What more could Michigan really have asked
for? Twenty-five minutes into yesterday’s game against
Indiana, the Wolverines looked as if they were going to be run out
of their own gym. After an excruciating barrage of missed shots and
poor offensive possessions, Michigan found itself trailing
41-25.

Kate Green

Yet, somehow, with 30 seconds left, the Wolverines had the ball,
down 59-57, with a chance to tie or win.

Daniel Horton for three … miss.

Lester Abram down low … blocked.

Bernard Robinson from the free-throw line … miss.

Ballgame.

And to be honest, Michigan didn’t deserve the positive
result that could’ve occurred had one of those shots
fallen.

In the books, yesterday’s game will go down as a great
Michigan rally that fell just short.

In reality, the Wolverines inexplicably failed to show up for
the first half against a reeling Indiana team, giving the Hoosiers
just enough life to build up that insurmountable 16-point
cushion.

“Because of how big this game was, we tried to get it all
in one play,” Michigan guard Dion Harris said.
“Everyone was trying to make spectacular moves, and
that’s how we got off to a slow start.”

The phrase “slow start” doesn’t even really
begin to describe the Wolverines’ initial performance.
Michigan put together a collection of bricks that would’ve
made Bob Vila drool, sinking just 9-of-32 shots in the first 20
minutes. The Wolverines put up a season-low 19 first-half points,
six of which came in the game’s opening four minutes.
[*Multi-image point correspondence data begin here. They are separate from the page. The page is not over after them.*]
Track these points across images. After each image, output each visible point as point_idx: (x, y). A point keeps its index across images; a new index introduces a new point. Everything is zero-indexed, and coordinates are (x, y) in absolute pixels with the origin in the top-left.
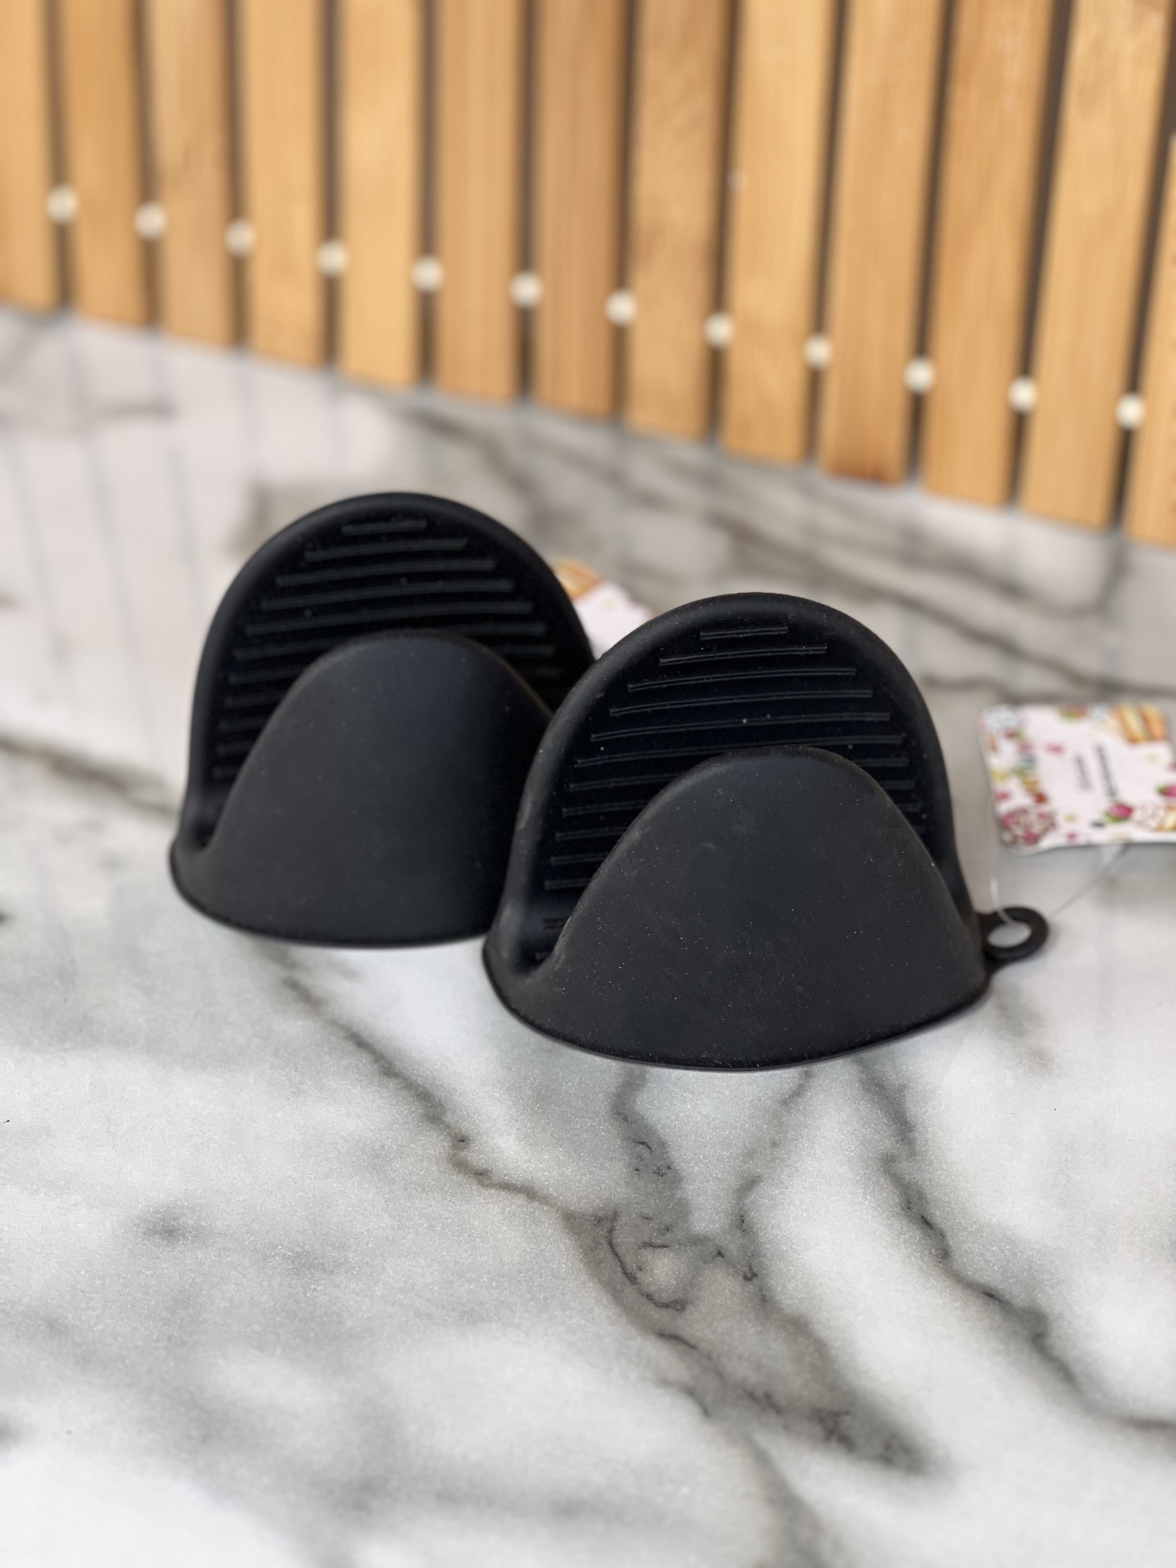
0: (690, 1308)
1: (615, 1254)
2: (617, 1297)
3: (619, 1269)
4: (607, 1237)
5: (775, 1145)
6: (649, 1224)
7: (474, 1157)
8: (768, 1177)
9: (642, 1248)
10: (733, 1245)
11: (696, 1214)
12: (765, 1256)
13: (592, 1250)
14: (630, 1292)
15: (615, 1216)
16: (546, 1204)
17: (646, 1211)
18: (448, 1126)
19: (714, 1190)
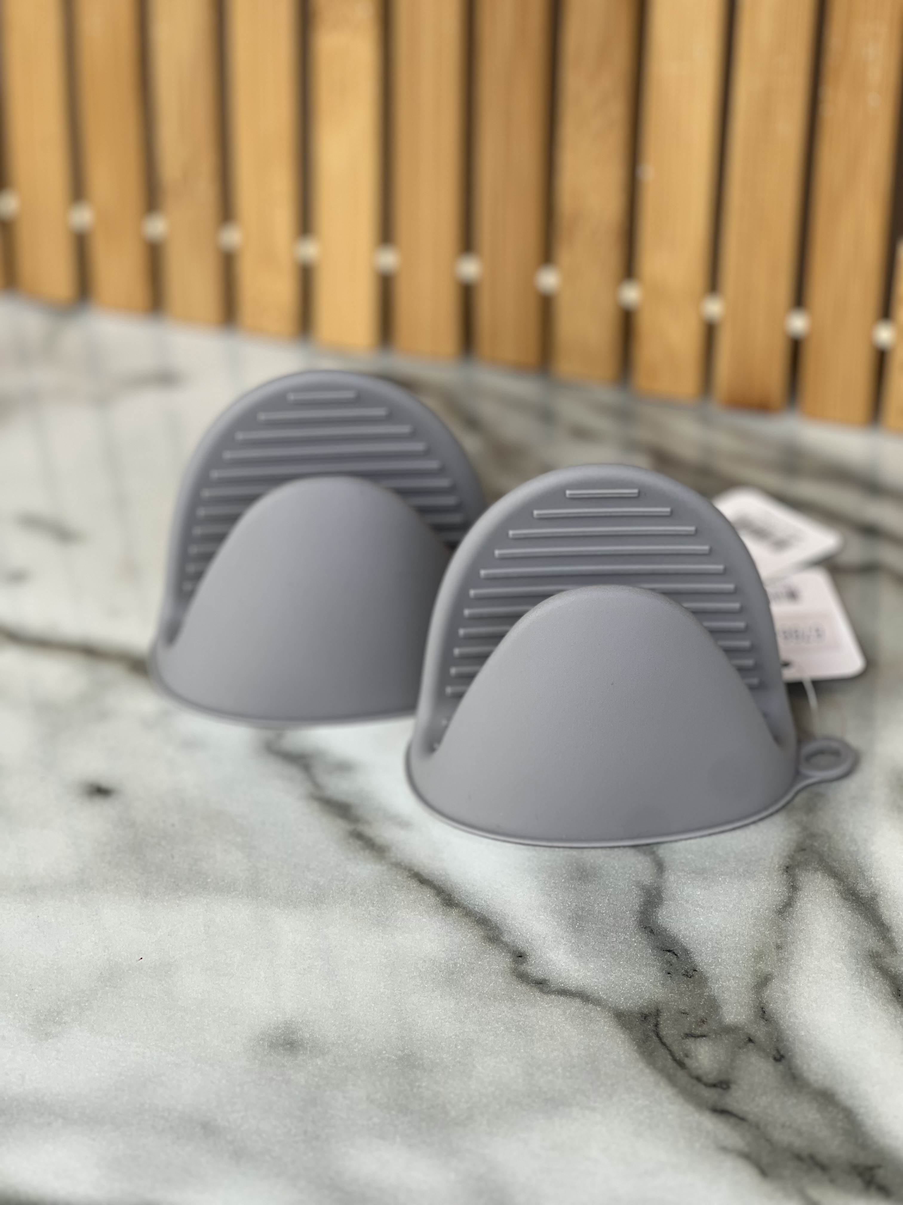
0: (734, 1087)
1: (664, 1044)
2: (671, 1080)
3: (669, 1057)
4: (654, 1031)
5: (779, 947)
6: (687, 1018)
7: (533, 969)
8: (778, 975)
9: (684, 1038)
10: (759, 1032)
11: (724, 1008)
12: (788, 1040)
13: (644, 1042)
14: (681, 1076)
15: (658, 1013)
16: (599, 1005)
17: (682, 1007)
18: (506, 945)
19: (735, 988)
“Guys were playing on their own,” forward Graham
Brown said. “That’s not a team game.”

No matter the explanation, the fact of the matter is that a team
that looked better than Indiana on paper was unable to get the job
done.

What makes Michigan’s offensive mediocrity even more
baffling was that the Wolverines turned it over just five times in
the entire game. Prior to yesterday, the Wolverines lowest turnover
total for the season was 13.

But the Wolverines’ “selfishness” led to
one-and-done possessions — Michigan grabbed a measly four
offensive rebounds off its 23 first half misses.

It kept Michigan from getting the easy baskets that it had in a
rout of Northwestern on Wednesday. The Wolverines put up eight
shots from inside the lane during the 19-point first half, compared
to 18 interior shots during the 38-point second stanza.

Finally, Michigan’s misfires on offense gave Indiana
confidence — something a .500 team that has been outscored by
82 total points in its last three losses should never have.

“If you asked me before the game, I would say that I was
scared,” Indiana coach

Mike Davis said. “We will not play another team that has
the type of athletes they have here at Michigan.”

For the last 15 minutes, Davis’ fears were becoming
reality. Michigan’s quickness was leading to steals and easy
baskets. The crowd was alive and the Wolverines’ offense
began to click — it was beginning to look reminiscent of last
year’s spectacular Michigan comeback from a 15-point deficit
to Wisconsin.

Despite that remarkable win, though, the truth of the matter is
that if you don’t play 40 minutes of solid basketball, you
put yourself in a position where you either make miraculous shots
at the end of the game, or you lose.

And the Wolverines were about as solid as pudding in the first
half.

“It was selfish,” Michigan guard Daniel Horton said.
“We get caught up in the adrenaline of the game and we take
bad shots.

“I think we let one get away.”

So, I suppose, what Michigan could’ve asked for was a
victory.

But, as the Wolverines found out yesterday, wanting something
and deserving to get it are two completely different things.